Enquanto nossos representantes republicanos consomem os recursos dos pesados impostos, que suadamente recolhemos, em conchavos para se safarem da justiça, pelos crimes que cometeram, com discursos balofos, por horas intermináveis, algo vai acontecendo que indica rumos desconhecidos para o futuro do nosso país. Ninguém ignora, nem mesmo eles, que o nosso ensino público, que deveria ser bom e único para todos os brasileiros, como já foi, independente de sua origem social, está fragilizado e comprometendo o futuro das novas gerações da camada mais numerosa, e de menor recurso, da população. A desigualdade econômica, resultado dessa insuficiência educacional, forma estratos sociais ou camadas da população que não podem gozar, na plenitude, dos direitos garantidos pela Constituição.
Enquanto nossos representantes republicanos usam o poder que lhes outorgamos, a um custo muito alto, para não serem presos, o Brasil vai retomando a sua vida, apesar deles. Outro seria o nosso país se o tempo gasto por toda essa verborreia fosse ocupado no desempenho da função para a qual foram eleitos e se tivessem o mínimo de dignidade para honrar o juramento que fizeram. Sair do estrago causado pelo governo lulopetista já exigia um esforço enorme e pior ficou com a substituição do necessário trabalho reconstrutivo pela ação destrutiva da briga política. Nem pejo eles têm, agora que a televisão os mostra em tempo real para a população, de discursar proclamando inocência de crimes cuja evidência salta aos olhos, como alguém carregando ou guardando malas de dinheiro vivo.
O Brasil, entretanto e apesar deles, vai se reconstruindo, mas é aí que surgem as preocupações. A economia já dá mostra de reversão da curva, com resultados positivos na produção, na diminuição do desemprego, nas vendas do comércio, mas é apenas de reinício de crescimento e não de desenvolvimento, que é diferente. A única área em que tem havido desenvolvimento é a da agropecuária. A indústria perdeu o impulso desenvolvimentista iniciado na década de 1960. Hoje seu papel é de pouco mais que supridora da indústria estrangeira e após esta última crise passará a reutilizar o equipamento ocioso para voltar a crescer. Para se desenvolver necessita de uma verdadeira revolução na educação, sem a qual não haverá desenvolvimento.

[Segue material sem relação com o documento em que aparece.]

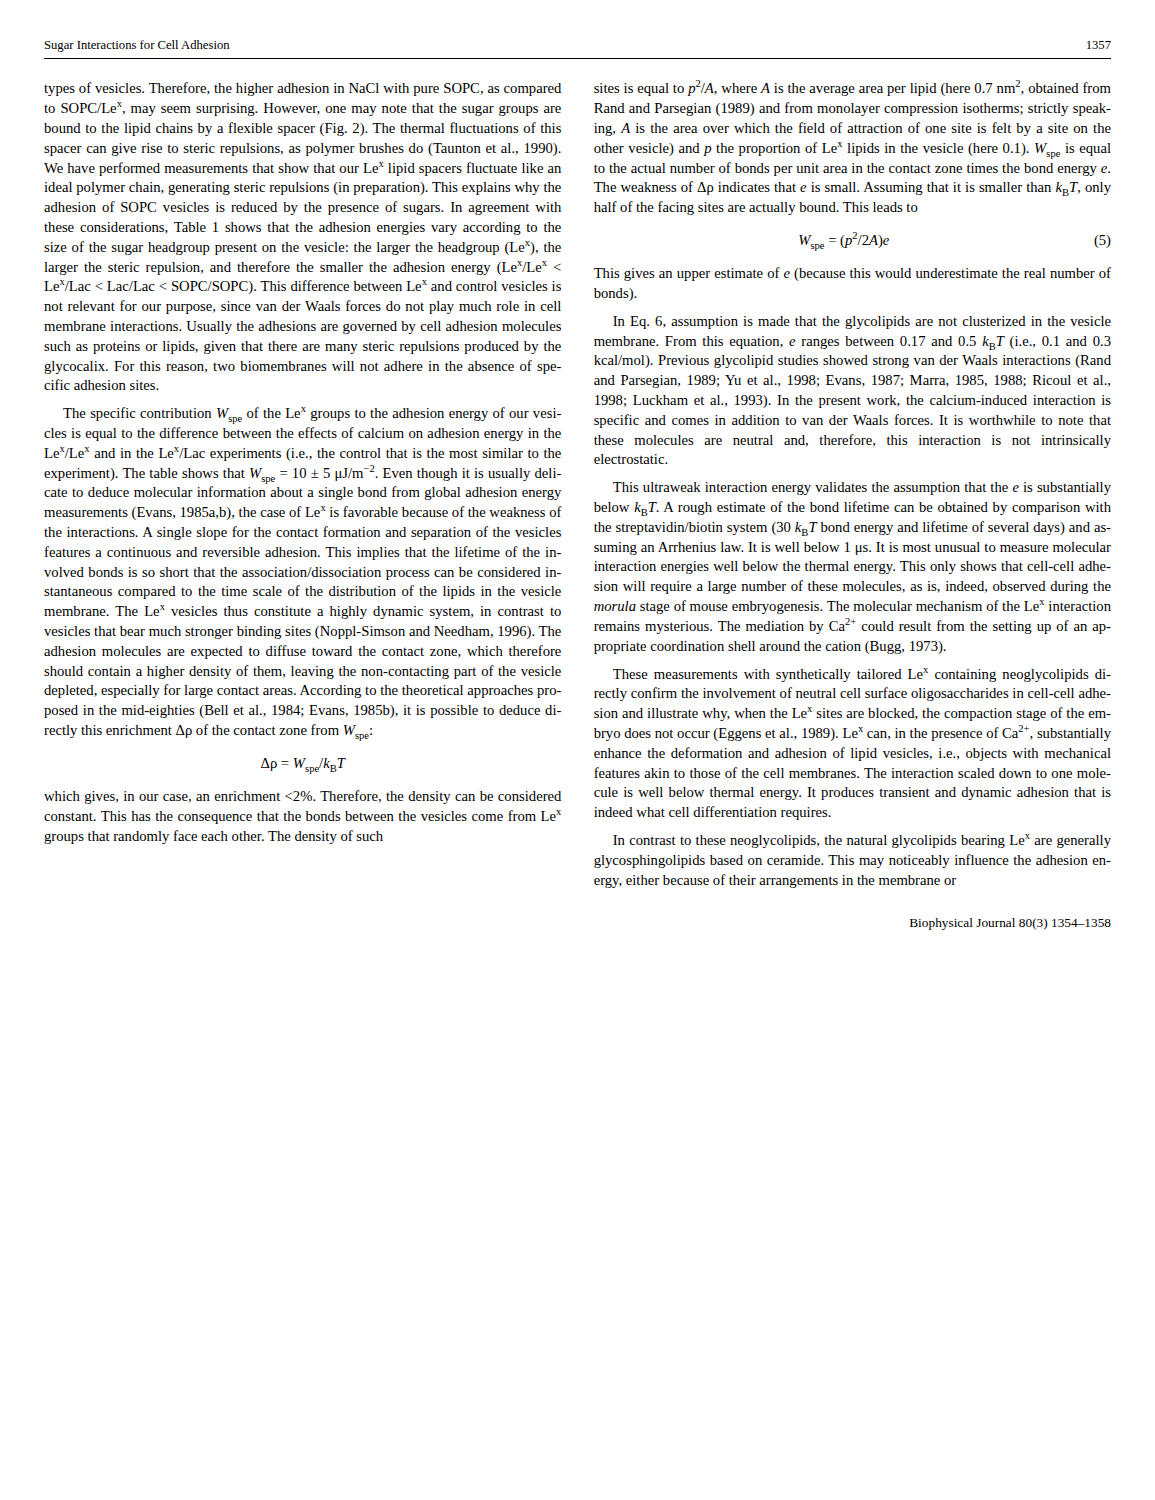Sugar Interactions for Cell Adhesion 1357
types of vesicles. Therefore, the higher adhesion in NaCl with pure SOPC, as compared to SOPC/Lex, may seem surprising. However, one may note that the sugar groups are bound to the lipid chains by a flexible spacer (Fig. 2). The thermal fluctuations of this spacer can give rise to steric repulsions, as polymer brushes do (Taunton et al., 1990). We have performed measurements that show that our Lex lipid spacers fluctuate like an ideal polymer chain, generating steric repulsions (in preparation). This explains why the adhesion of SOPC vesicles is reduced by the presence of sugars. In agreement with these considerations, Table 1 shows that the adhesion energies vary according to the size of the sugar headgroup present on the vesicle: the larger the headgroup (Lex), the larger the steric repulsion, and therefore the smaller the adhesion energy (Lex/Lex < Lex/Lac < Lac/Lac < SOPC/SOPC). This difference between Lex and control vesicles is not relevant for our purpose, since van der Waals forces do not play much role in cell membrane interactions. Usually the adhesions are governed by cell adhesion molecules such as proteins or lipids, given that there are many steric repulsions produced by the glycocalix. For this reason, two biomembranes will not adhere in the absence of specific adhesion sites.
The specific contribution Wspe of the Lex groups to the adhesion energy of our vesicles is equal to the difference between the effects of calcium on adhesion energy in the Lex/Lex and in the Lex/Lac experiments (i.e., the control that is the most similar to the experiment). The table shows that Wspe = 10 ± 5 μJ/m−2. Even though it is usually delicate to deduce molecular information about a single bond from global adhesion energy measurements (Evans, 1985a,b), the case of Lex is favorable because of the weakness of the interactions. A single slope for the contact formation and separation of the vesicles features a continuous and reversible adhesion. This implies that the lifetime of the involved bonds is so short that the association/dissociation process can be considered instantaneous compared to the time scale of the distribution of the lipids in the vesicle membrane. The Lex vesicles thus constitute a highly dynamic system, in contrast to vesicles that bear much stronger binding sites (Noppl-Simson and Needham, 1996). The adhesion molecules are expected to diffuse toward the contact zone, which therefore should contain a higher density of them, leaving the non-contacting part of the vesicle depleted, especially for large contact areas. According to the theoretical approaches proposed in the mid-eighties (Bell et al., 1984; Evans, 1985b), it is possible to deduce directly this enrichment Δρ of the contact zone from Wspe:
Δρ = Wspe/kBT
which gives, in our case, an enrichment <2%. Therefore, the density can be considered constant. This has the consequence that the bonds between the vesicles come from Lex groups that randomly face each other. The density of such
sites is equal to p2/A, where A is the average area per lipid (here 0.7 nm2, obtained from Rand and Parsegian (1989) and from monolayer compression isotherms; strictly speaking, A is the area over which the field of attraction of one site is felt by a site on the other vesicle) and p the proportion of Lex lipids in the vesicle (here 0.1). Wspe is equal to the actual number of bonds per unit area in the contact zone times the bond energy e. The weakness of Δρ indicates that e is small. Assuming that it is smaller than kBT, only half of the facing sites are actually bound. This leads to
(5) Wspe = (p2/2A)e
This gives an upper estimate of e (because this would underestimate the real number of bonds).
In Eq. 6, assumption is made that the glycolipids are not clusterized in the vesicle membrane. From this equation, e ranges between 0.17 and 0.5 kBT (i.e., 0.1 and 0.3 kcal/mol). Previous glycolipid studies showed strong van der Waals interactions (Rand and Parsegian, 1989; Yu et al., 1998; Evans, 1987; Marra, 1985, 1988; Ricoul et al., 1998; Luckham et al., 1993). In the present work, the calcium-induced interaction is specific and comes in addition to van der Waals forces. It is worthwhile to note that these molecules are neutral and, therefore, this interaction is not intrinsically electrostatic.
This ultraweak interaction energy validates the assumption that the e is substantially below kBT. A rough estimate of the bond lifetime can be obtained by comparison with the streptavidin/biotin system (30 kBT bond energy and lifetime of several days) and assuming an Arrhenius law. It is well below 1 μs. It is most unusual to measure molecular interaction energies well below the thermal energy. This only shows that cell-cell adhesion will require a large number of these molecules, as is, indeed, observed during the morula stage of mouse embryogenesis. The molecular mechanism of the Lex interaction remains mysterious. The mediation by Ca2+ could result from the setting up of an appropriate coordination shell around the cation (Bugg, 1973).
These measurements with synthetically tailored Lex containing neoglycolipids directly confirm the involvement of neutral cell surface oligosaccharides in cell-cell adhesion and illustrate why, when the Lex sites are blocked, the compaction stage of the embryo does not occur (Eggens et al., 1989). Lex can, in the presence of Ca2+, substantially enhance the deformation and adhesion of lipid vesicles, i.e., objects with mechanical features akin to those of the cell membranes. The interaction scaled down to one molecule is well below thermal energy. It produces transient and dynamic adhesion that is indeed what cell differentiation requires.
In contrast to these neoglycolipids, the natural glycolipids bearing Lex are generally glycosphingolipids based on ceramide. This may noticeably influence the adhesion energy, either because of their arrangements in the membrane or
Biophysical Journal 80(3) 1354–1358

Com o descaso a que o ensino público foi relegado, o ensino particular foi ocupando espaço. Isso foi bom no sentido de não deixar o Brasil mais baixo do que está na classificação geral das nações, mas não é bom porque acaba contribuindo para o aumento da desigualdade socioeconômica. Como as escolas particulares podem oferecer melhores condições de ensino, mais informatização e projetos pedagógicos mais atraentes, os que querem preparar melhor seus filhos estão dispostos a fazer sacrifícios para matricula-los na escola privada. Essa situação cria níveis crescentes de escolarização, em detrimento dos menos favorecidos e possibilita o ingresso nas melhores universidades, quase que somente dos possuidores de mais recursos.
O que causa mais preocupação é que enquanto o governo é lento e reativo, as mudanças tecnológicas são cada vez mais rápidas e só o ensino privado consegue acompanhá-las, o que vem aguçando a iniciativa dos empreendedores do ensino, que depois de focar o ensino superior, agora se voltam para o ensino básico, dever do Estado para o desenvolvimento de uma nação mais igualitária e mais justa. Um exemplo está na inauguração no próximo ano, em São Paulo, da escola americana "Avenues", cujo anúncio feito em 2015, "causou frisson no hi-society paulistano, com uma apresentação tipo top, feita para um grupo de mulheres e mães poderosas, em um almoço no Museu de Arte Moderna de São Paulo", conforme notícia da época.
Notícias da próxima inauguração dizem ser "Uma escola onde alunos de 5 anos são fluentes em inglês e mandarim, aprendem a mexer em impressora 3D e comem lagosta orgânica no refeitório; no ensino fundamental aprendem matemática pelo método de Cingapura; no ensino médio constroem casas de selvas com painel de energia solar e estudam religiões do mundo. Ao final entram em universidades como Harvard, Yale e Stanford".
O câmpus fica no bairro Cidade Jardim, em uma área de 40.000 m², planejado com recursos educacionais de última geração. Com um custo anual previsto de R$ 150.000,00, nos 15 anos da educação infantil ao ensino médio, no valor de hoje serão gastos R$ 2,25 milhões para dar a educação básica a um filho. Os futuros formados por ela e similares serão os formadores do estrato superior da população brasileira. E os formados pela escola pública, onde ficarão? Se não conseguirmos mudar essa situação, porque fiamos discutindo como evitar a prisão, qual será o futuro do nosso país?
O autor é ex-presidente da Ordem dos Velhos Jornalistas de Bauru.